WHAT IS REQUIRED:
Where an entry contains a picture, skip the picture and write out everything else exactly.

SOURCE MATERIAL:

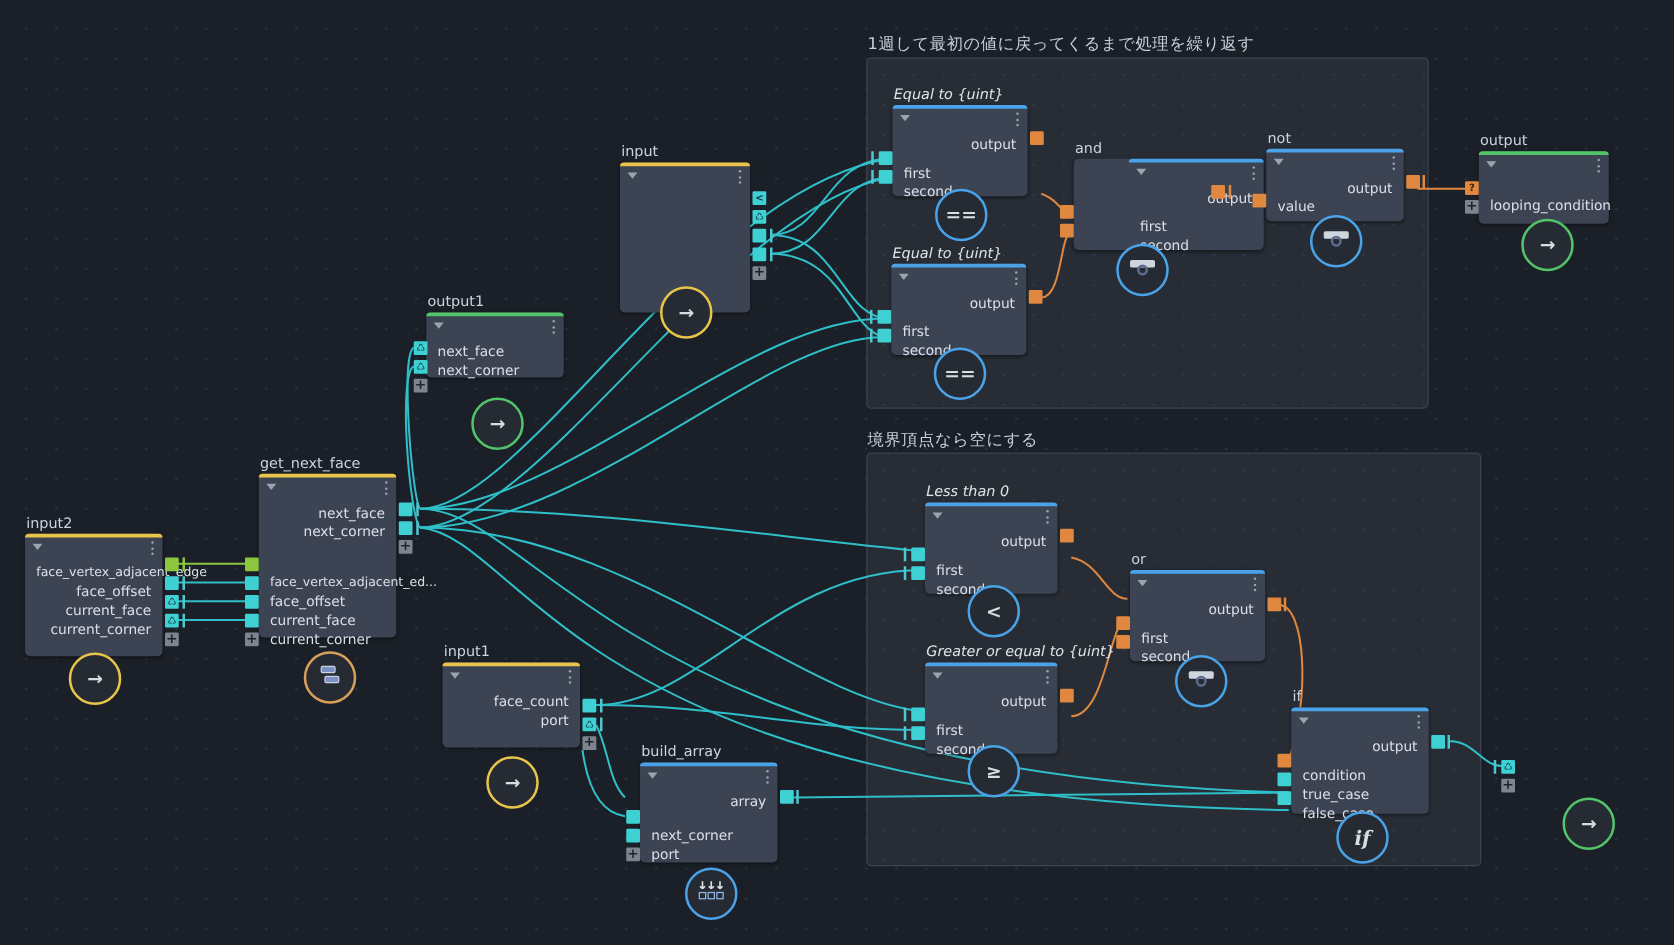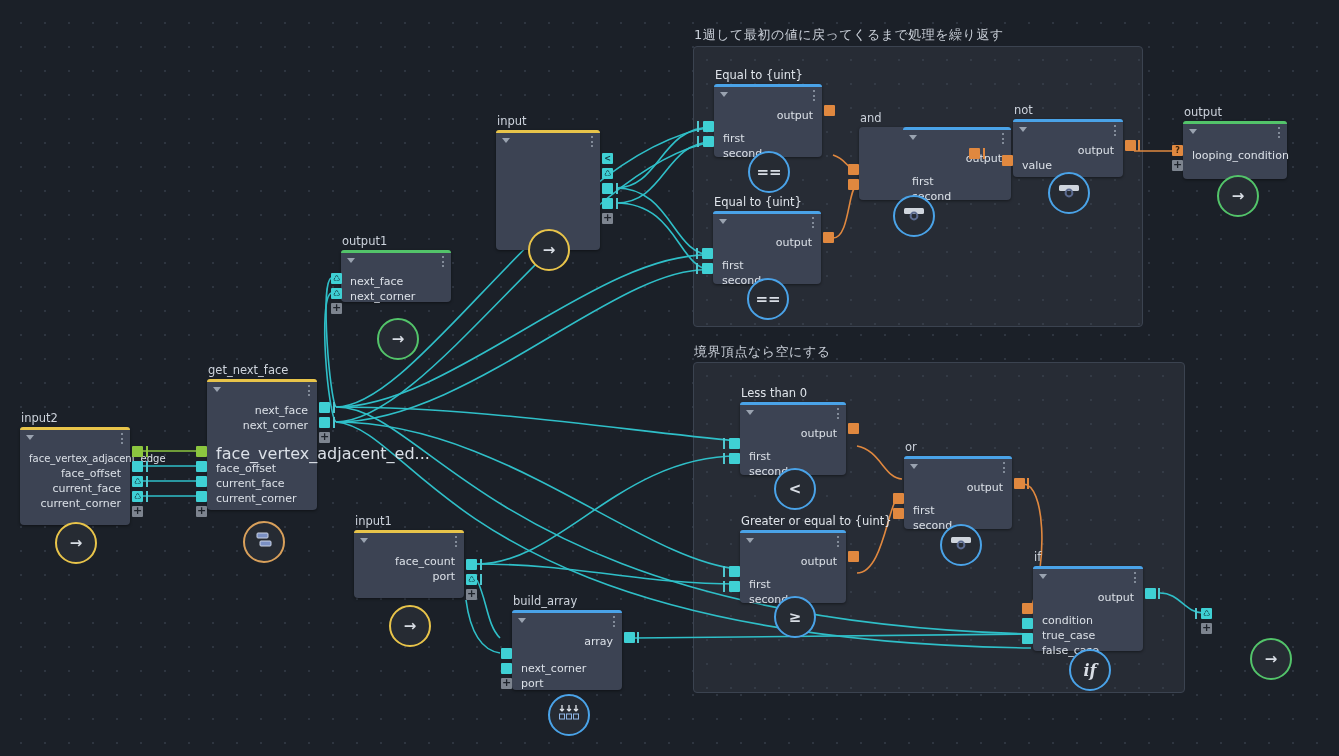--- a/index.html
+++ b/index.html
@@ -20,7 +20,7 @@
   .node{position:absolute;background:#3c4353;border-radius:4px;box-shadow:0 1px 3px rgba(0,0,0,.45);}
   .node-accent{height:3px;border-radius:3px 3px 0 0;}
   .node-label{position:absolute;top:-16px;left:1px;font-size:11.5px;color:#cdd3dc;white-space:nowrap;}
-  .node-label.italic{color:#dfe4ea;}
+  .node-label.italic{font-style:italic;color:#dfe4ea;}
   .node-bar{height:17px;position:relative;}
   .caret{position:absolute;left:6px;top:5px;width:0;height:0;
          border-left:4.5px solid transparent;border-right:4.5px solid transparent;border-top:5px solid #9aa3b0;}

RESULT OF THE EXERCISE:
--- a/index.html
+++ b/index.html
@@ -20,7 +20,7 @@
   .node{position:absolute;background:#3c4353;border-radius:4px;box-shadow:0 1px 3px rgba(0,0,0,.45);}
   .node-accent{height:3px;border-radius:3px 3px 0 0;}
   .node-label{position:absolute;top:-16px;left:1px;font-size:11.5px;color:#cdd3dc;white-space:nowrap;}
-  .node-label.italic{color:#dfe4ea;}
+  .node-label.italic{font-style:italic;color:#dfe4ea;}
   .node-bar{height:17px;position:relative;}
   .caret{position:absolute;left:6px;top:5px;width:0;height:0;
          border-left:4.5px solid transparent;border-right:4.5px solid transparent;border-top:5px solid #9aa3b0;}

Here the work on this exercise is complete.